Most Common Dog Breed

There are nearly 6000 tweets on WeRateDogs. I was able to examine approximately 1500 tweets. The most popular dog breeds are the Golden Retriever (143), Labrador Retriever (103), Pembroke (94), and Chihuahua (87).

popular_dogs

Popularity of Accounts throughout Time

As shown in the graph below, the page grew in popularity over time. The number of favourites seem to be increasing. We might assume that as the WeRateDog account grew in popularity, tweets were becoming more and more popular.

popularity

Dog types

Dogs are divided into four stages by WeRateDogs: doggo, pupper, puppo, and floof (er).

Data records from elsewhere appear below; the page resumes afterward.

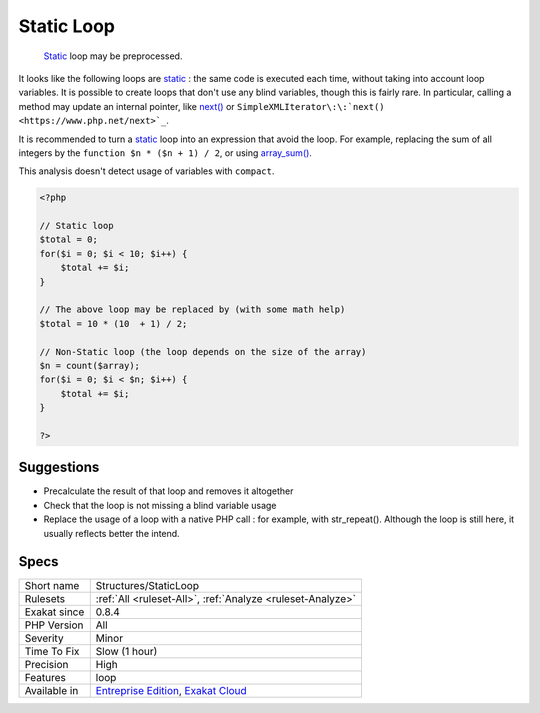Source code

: .. _structures-staticloop:

.. _static-loop:

Static Loop
+++++++++++

  `Static <https://www.php.net/manual/en/language.oop5.static.php>`_ loop may be preprocessed.

It looks like the following loops are `static <https://www.php.net/manual/en/language.oop5.static.php>`_ : the same code is executed each time, without taking into account loop variables.
It is possible to create loops that don't use any blind variables, though this is fairly rare. In particular, calling a method may update an internal pointer, like `next() <https://www.php.net/next>`_ or ``SimpleXMLIterator\:\:`next() <https://www.php.net/next>`_``. 

It is recommended to turn a `static <https://www.php.net/manual/en/language.oop5.static.php>`_ loop into an expression that avoid the loop. For example, replacing the sum of all integers by the ``function $n * ($n + 1) / 2``, or using `array_sum() <https://www.php.net/array_sum>`_.

This analysis doesn't detect usage of variables with ``compact``.

.. code-block:: php
   
   <?php
   
   // Static loop
   $total = 0;
   for($i = 0; $i < 10; $i++) {
       $total += $i;
   }
   
   // The above loop may be replaced by (with some math help)
   $total = 10 * (10  + 1) / 2;
   
   // Non-Static loop (the loop depends on the size of the array)
   $n = count($array);
   for($i = 0; $i < $n; $i++) {
       $total += $i;
   }
   
   ?>

Suggestions
___________

* Precalculate the result of that loop and removes it altogether
* Check that the loop is not missing a blind variable usage
* Replace the usage of a loop with a native PHP call : for example, with str_repeat(). Although the loop is still here, it usually reflects better the intend.




Specs
_____

+--------------+-------------------------------------------------------------------------------------------------------------------------+
| Short name   | Structures/StaticLoop                                                                                                   |
+--------------+-------------------------------------------------------------------------------------------------------------------------+
| Rulesets     | :ref:`All <ruleset-All>`, :ref:`Analyze <ruleset-Analyze>`                                                              |
+--------------+-------------------------------------------------------------------------------------------------------------------------+
| Exakat since | 0.8.4                                                                                                                   |
+--------------+-------------------------------------------------------------------------------------------------------------------------+
| PHP Version  | All                                                                                                                     |
+--------------+-------------------------------------------------------------------------------------------------------------------------+
| Severity     | Minor                                                                                                                   |
+--------------+-------------------------------------------------------------------------------------------------------------------------+
| Time To Fix  | Slow (1 hour)                                                                                                           |
+--------------+-------------------------------------------------------------------------------------------------------------------------+
| Precision    | High                                                                                                                    |
+--------------+-------------------------------------------------------------------------------------------------------------------------+
| Features     | loop                                                                                                                    |
+--------------+-------------------------------------------------------------------------------------------------------------------------+
| Available in | `Entreprise Edition <https://www.exakat.io/entreprise-edition>`_, `Exakat Cloud <https://www.exakat.io/exakat-cloud/>`_ |
+--------------+-------------------------------------------------------------------------------------------------------------------------+


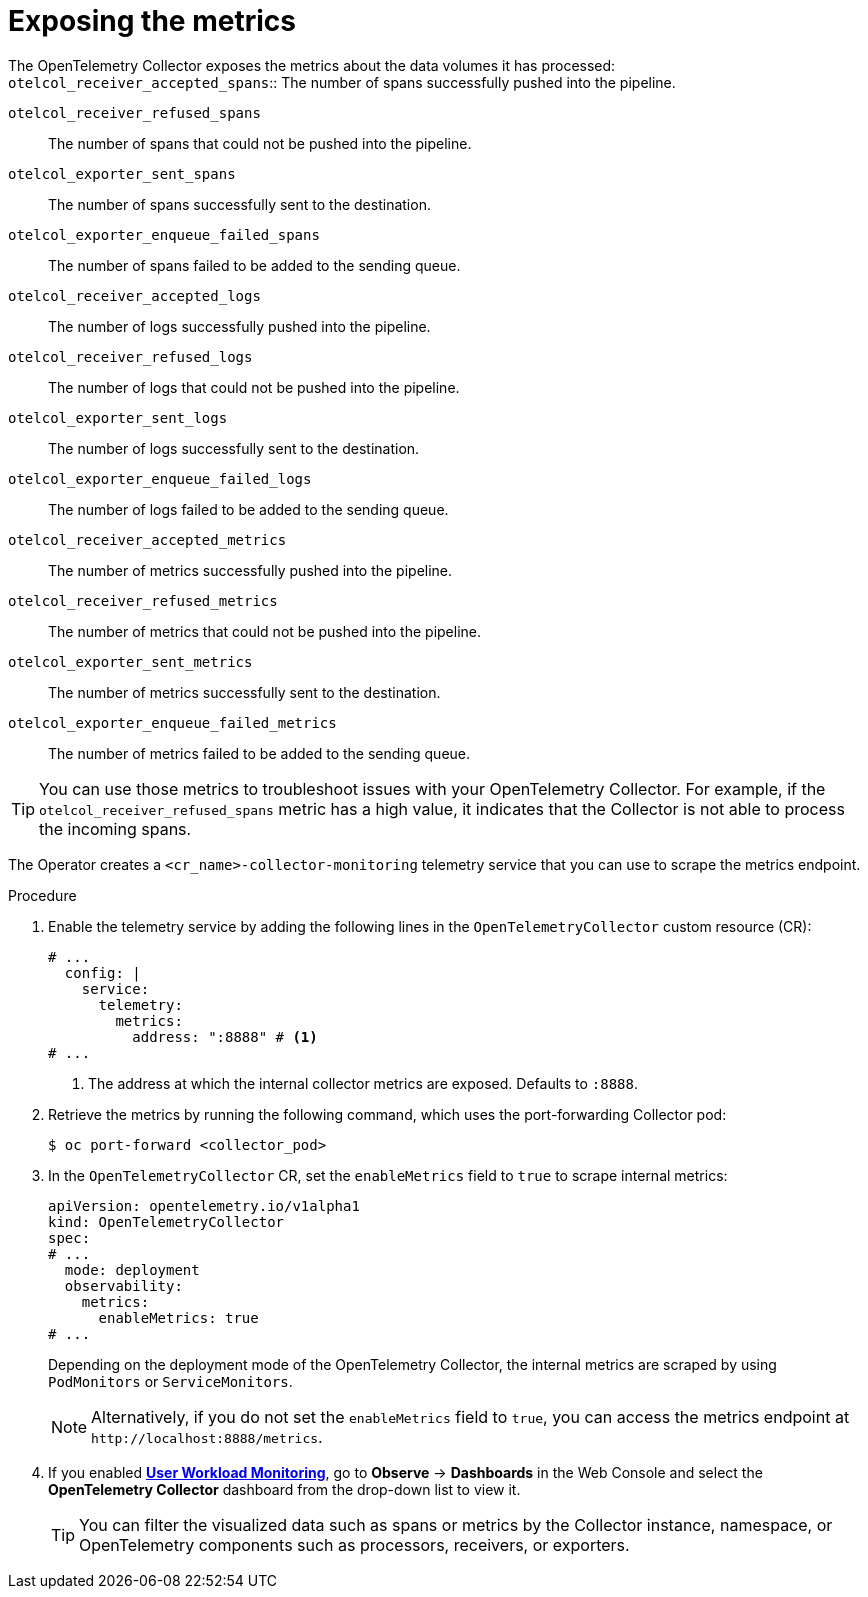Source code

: // Module included in the following assemblies:
//
// * observability/otel/otel-troubleshooting.adoc

:_mod-docs-content-type: PROCEDURE
[id="exposing-metrics_{context}"]
= Exposing the metrics

The OpenTelemetry Collector exposes the metrics about the data volumes it has processed:
`otelcol_receiver_accepted_spans`:: The number of spans successfully pushed into the pipeline.

`otelcol_receiver_refused_spans`:: The number of spans that could not be pushed into the pipeline.
`otelcol_exporter_sent_spans`:: The number of spans successfully sent to the destination.
`otelcol_exporter_enqueue_failed_spans`:: The number of spans failed to be added to the sending queue.
`otelcol_receiver_accepted_logs`:: The number of logs successfully pushed into the pipeline.
`otelcol_receiver_refused_logs`:: The number of logs that could not be pushed into the pipeline.
`otelcol_exporter_sent_logs`:: The number of logs successfully sent to the destination.
`otelcol_exporter_enqueue_failed_logs`:: The number of logs failed to be added to the sending queue.
`otelcol_receiver_accepted_metrics`:: The number of metrics successfully pushed into the pipeline.
`otelcol_receiver_refused_metrics`:: The number of metrics that could not be pushed into the pipeline.
`otelcol_exporter_sent_metrics`:: The number of metrics successfully sent to the destination.
`otelcol_exporter_enqueue_failed_metrics`:: The number of metrics failed to be added to the sending queue.

[TIP]
====
You can use those metrics to troubleshoot issues with your OpenTelemetry Collector. For example, if the `otelcol_receiver_refused_spans` metric has a high value, it indicates that the Collector is not able to process the incoming spans.
====

The Operator creates a `<cr_name>-collector-monitoring` telemetry service that you can use to scrape the metrics endpoint.

.Procedure

. Enable the telemetry service by adding the following lines in the `OpenTelemetryCollector` custom resource (CR):

+
[source,yaml]
----
# ...
  config: |
    service:
      telemetry:
        metrics:
          address: ":8888" # <1>
# ...
----
<1> The address at which the internal collector metrics are exposed. Defaults to `:8888`.

. Retrieve the metrics by running the following command, which uses the port-forwarding Collector pod:
+
[source,terminal]
----
$ oc port-forward <collector_pod>
----

. In the `OpenTelemetryCollector` CR, set the `enableMetrics` field to `true` to scrape internal metrics:
+
[source,yaml]
----
apiVersion: opentelemetry.io/v1alpha1
kind: OpenTelemetryCollector
spec:
# ...
  mode: deployment
  observability:
    metrics:
      enableMetrics: true
# ...
----
+
Depending on the deployment mode of the OpenTelemetry Collector, the internal metrics are scraped by using `PodMonitors` or `ServiceMonitors`.
+
[NOTE]
====
Alternatively, if you do not set the `enableMetrics` field to `true`, you can access the metrics endpoint at `+http://localhost:8888/metrics+`.
====
+
. If you enabled link:../monitoring/enabling-monitoring-for-user-defined-projects.html[*User Workload Monitoring*], go to *Observe* -> *Dashboards* in the Web Console and select the *OpenTelemetry Collector* dashboard from the drop-down list to view it.
+
[TIP]
====
You can filter the visualized data such as spans or metrics by the Collector instance, namespace, or OpenTelemetry components such as processors, receivers, or exporters.
====
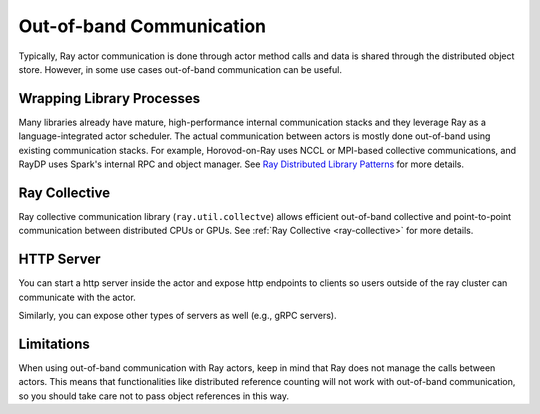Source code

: Out-of-band Communication
=========================

Typically, Ray actor communication is done through actor method calls and data is shared through the distributed object store.
However, in some use cases out-of-band communication can be useful.

Wrapping Library Processes
--------------------------
Many libraries already have mature, high-performance internal communication stacks and
they leverage Ray as a language-integrated actor scheduler.
The actual communication between actors is mostly done out-of-band using existing communication stacks.
For example, Horovod-on-Ray uses NCCL or MPI-based collective communications, and RayDP uses Spark's internal RPC and object manager.
See `Ray Distributed Library Patterns <https://www.anyscale.com/blog/ray-distributed-library-patterns>`_ for more details.

Ray Collective
--------------
Ray collective communication library (\ ``ray.util.collectve``\ ) allows efficient out-of-band collective and point-to-point communication between distributed CPUs or GPUs.
See :ref:`Ray Collective <ray-collective>` for more details.

HTTP Server
-----------
You can start a http server inside the actor and expose http endpoints to clients
so users outside of the ray cluster can communicate with the actor.

.. tabbed:: Python

    .. code-block:: python

        import ray
        import asyncio
        import requests
        from aiohttp import web

        @ray.remote
        class Counter:
            async def __init__(self):
                self.counter = 0
                asyncio.get_event_loop().create_task(self.run_http_server())

            async def run_http_server(self):
                app = web.Application()
                app.add_routes([web.get("/", self.get)])
                runner = web.AppRunner(app)
                await runner.setup()
                site = web.TCPSite(runner, "localhost", 8080)
                await site.start()

            async def get(self, request):
                return web.Response(text=str(self.counter))

            async def increment(self):
                self.counter = self.counter + 1

        ray.init()
        counter = Counter.remote()
        [ray.get(counter.increment.remote()) for i in range(5)]
        r = requests.get("http://localhost:8080/")
        # Should print "5"
        print(r.text)

Similarly, you can expose other types of servers as well (e.g., gRPC servers).

Limitations
-----------

When using out-of-band communication with Ray actors, keep in mind that Ray does not manage the calls between actors. This means that functionalities like distributed reference counting will not work with out-of-band communication, so you should take care not to pass object references in this way.
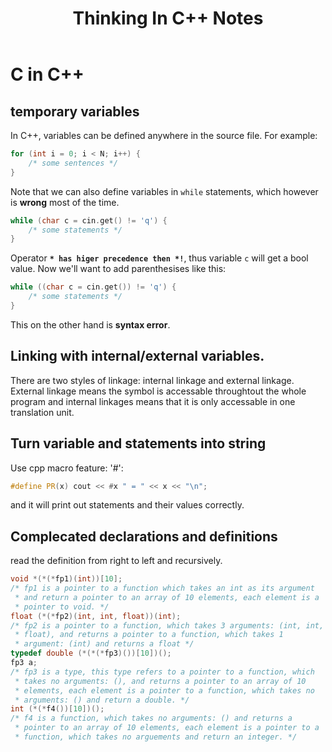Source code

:#+TITLE: Thinking In C++ Notes
* C in C++
** temporary variables
In C++, variables can be defined anywhere in the source file. For
example:
#+BEGIN_SRC cpp
  for (int i = 0; i < N; i++) {
      /* some sentences */
  }
#+END_SRC
Note that we can also define variables in =while= statements, which
however is *wrong* most of the time.
#+BEGIN_SRC cpp
  while (char c = cin.get() != 'q') {
      /* some statements */
  }
#+END_SRC
Operator *=* has higer precedence then *!=*, thus variable =c= will
get a bool value. Now we'll want to add parenthesises like this:
#+BEGIN_SRC cpp
  while ((char c = cin.get()) != 'q') {
      /* some statements */
  }
#+END_SRC
This on the other hand is *syntax error*.

** Linking with internal/external variables.
   There are two styles of linkage: internal linkage and external
   linkage. External linkage means the symbol is accessable
   throughtout the whole program and internal linkages means that it
   is only accessable in one translation unit.

[1] [[http://stackoverflow.com/questions/1358400/what-is-external-linkage-and-internal-linkage-in-c][What is external and internal linkage in C++]]

   
** Turn variable and statements into string
   Use cpp macro feature: '#':
#+BEGIN_SRC cpp
  #define PR(x) cout << #x " = " << x << "\n";
#+END_SRC
   and it will print out statements and their values correctly.
   
** Complecated declarations and definitions
   read the definition from right to left and recursively.
   #+BEGIN_SRC cpp
     void *(*(*fp1)(int))[10];
     /* fp1 is a pointer to a function which takes an int as its argument
      ,* and return a pointer to an array of 10 elements, each element is a
      ,* pointer to void. */
     float (*(*fp2)(int, int, float))(int);
     /* fp2 is a pointer to a function, which takes 3 arguments: (int, int,
      ,* float), and returns a pointer to a function, which takes 1
      ,* argument: (int) and returns a float */
     typedef double (*(*(*fp3)())[10])();
     fp3 a;
     /* fp3 is a type, this type refers to a pointer to a function, which
      ,* takes no arguments: (), and returns a pointer to an array of 10
      ,* elements, each element is a pointer to a function, which takes no
      ,* arguments: () and return a double. */
     int (*(*f4())[10])();
     /* f4 is a function, which takes no arguments: () and returns a
      ,* pointer to an array of 10 elements, each element is a pointer to a
      ,* function, which takes no arguements and return an integer. */
   #+END_SRC
** 
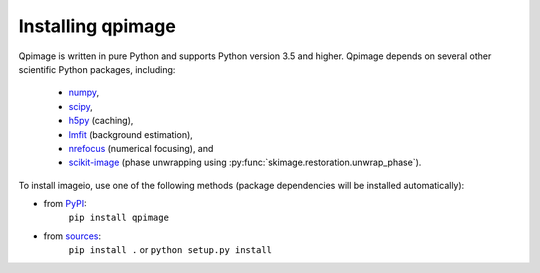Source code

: Installing qpimage
==================

Qpimage is written in pure Python and supports Python version 3.5
and higher. Qpimage depends on several other scientific Python packages,
including:

 - `numpy <https://docs.scipy.org/doc/numpy/>`_,
 - `scipy <https://docs.scipy.org/doc/scipy/reference/>`_,
 - `h5py <https://docs.h5py.org/en/stable>`_ (caching),
 - `lmfit <https://lmfit.github.io/lmfit-py/>`_ (background estimation),
 - `nrefocus <https://nrefocus.readthedocs.io/>`_ (numerical focusing), and
 - `scikit-image <http://scikit-image.org/>`_ (phase unwrapping using :py:func:`skimage.restoration.unwrap_phase`).
    

To install imageio, use one of the following methods
(package dependencies will be installed automatically):
    
* from `PyPI <https://pypi.python.org/pypi/qpimage>`_:
    ``pip install qpimage``
* from `sources <https://github.com/RI-imaging/qpimage>`_:
    ``pip install .`` or 
    ``python setup.py install``
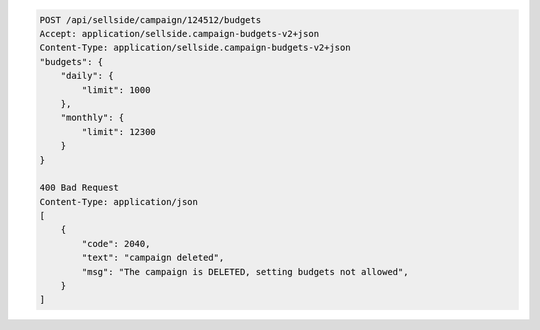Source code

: .. code-block:: javascript

    POST /api/sellside/campaign/124512/budgets
    Accept: application/sellside.campaign-budgets-v2+json
    Content-Type: application/sellside.campaign-budgets-v2+json
    "budgets": {
        "daily": {
            "limit": 1000
        },
        "monthly": {
            "limit": 12300
        }
    } 

    400 Bad Request
    Content-Type: application/json
    [
        {
            "code": 2040,
            "text": "campaign deleted",
            "msg": "The campaign is DELETED, setting budgets not allowed",
        }
    ]




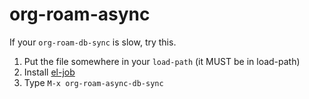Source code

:* org-roam-async

If your =org-roam-db-sync= is slow, try this.

1. Put the file somewhere in your =load-path= (it MUST be in load-path)
2. Install [[https://github.com/meedstrom/el-job/][el-job]]
3. Type =M-x org-roam-async-db-sync=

According to the graph below, Pupper is the most common dog group, followed by Doggo, and Floofer is quite rare.

dog_type

Rating Over Time

Lower ratings were more common near the start of the account’s activity. With the passage of time, less and fewer dogs obtained a bad rating, while more and more obtained a high grade.

rating_over_time

Favorites ratio Vs Retweets

favourite_tweet

Report

Two reports:

  • Wrangling efforts are briefly described in wrangle_report.pdf.
  • The three (3) or more insights the student found are communicated in act_report.pdf including visualization.